## Your instructions
Lines before the one containing "Rodzaj diety" are left out; return that line and all lines after it, exactly, through the end of the records below.

## Provided data
════════

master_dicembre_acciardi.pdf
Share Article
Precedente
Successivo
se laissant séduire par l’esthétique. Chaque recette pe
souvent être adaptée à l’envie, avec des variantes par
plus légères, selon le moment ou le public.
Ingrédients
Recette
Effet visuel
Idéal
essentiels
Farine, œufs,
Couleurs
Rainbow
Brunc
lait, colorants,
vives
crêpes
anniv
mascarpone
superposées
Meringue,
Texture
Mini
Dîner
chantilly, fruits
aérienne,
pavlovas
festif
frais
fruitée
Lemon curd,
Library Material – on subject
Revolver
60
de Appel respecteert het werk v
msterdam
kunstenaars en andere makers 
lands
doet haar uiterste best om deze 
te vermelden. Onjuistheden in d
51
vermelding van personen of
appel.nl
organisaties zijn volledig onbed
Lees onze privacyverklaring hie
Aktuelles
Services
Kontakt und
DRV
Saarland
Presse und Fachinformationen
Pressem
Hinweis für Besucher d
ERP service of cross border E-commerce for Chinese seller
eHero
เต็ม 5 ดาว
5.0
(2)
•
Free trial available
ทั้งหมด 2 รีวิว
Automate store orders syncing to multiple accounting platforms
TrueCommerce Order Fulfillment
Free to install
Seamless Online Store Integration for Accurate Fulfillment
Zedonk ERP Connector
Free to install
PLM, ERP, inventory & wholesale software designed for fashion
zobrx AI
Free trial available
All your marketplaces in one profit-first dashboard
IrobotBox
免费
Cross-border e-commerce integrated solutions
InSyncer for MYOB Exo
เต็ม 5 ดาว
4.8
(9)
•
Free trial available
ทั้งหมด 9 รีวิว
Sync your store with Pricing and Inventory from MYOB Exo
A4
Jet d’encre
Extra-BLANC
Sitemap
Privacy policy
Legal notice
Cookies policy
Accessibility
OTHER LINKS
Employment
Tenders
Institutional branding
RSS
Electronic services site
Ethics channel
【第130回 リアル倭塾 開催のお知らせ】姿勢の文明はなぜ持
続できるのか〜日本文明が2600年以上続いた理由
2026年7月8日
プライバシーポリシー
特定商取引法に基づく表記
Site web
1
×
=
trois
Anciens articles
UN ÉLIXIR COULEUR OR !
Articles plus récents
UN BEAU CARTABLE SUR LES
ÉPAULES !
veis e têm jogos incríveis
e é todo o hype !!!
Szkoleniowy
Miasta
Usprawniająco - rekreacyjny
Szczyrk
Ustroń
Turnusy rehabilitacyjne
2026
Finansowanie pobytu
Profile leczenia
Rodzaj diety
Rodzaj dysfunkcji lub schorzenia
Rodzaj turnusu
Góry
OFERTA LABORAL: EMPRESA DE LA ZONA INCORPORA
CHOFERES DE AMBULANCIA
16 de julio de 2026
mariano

════════

## Solution to this problem
Rodzaj diety
Rodzaj dysfunkcji lub schorzenia
Rodzaj turnusu
Góry
OFERTA LABORAL: EMPRESA DE LA ZONA INCORPORA
CHOFERES DE AMBULANCIA
16 de julio de 2026
mariano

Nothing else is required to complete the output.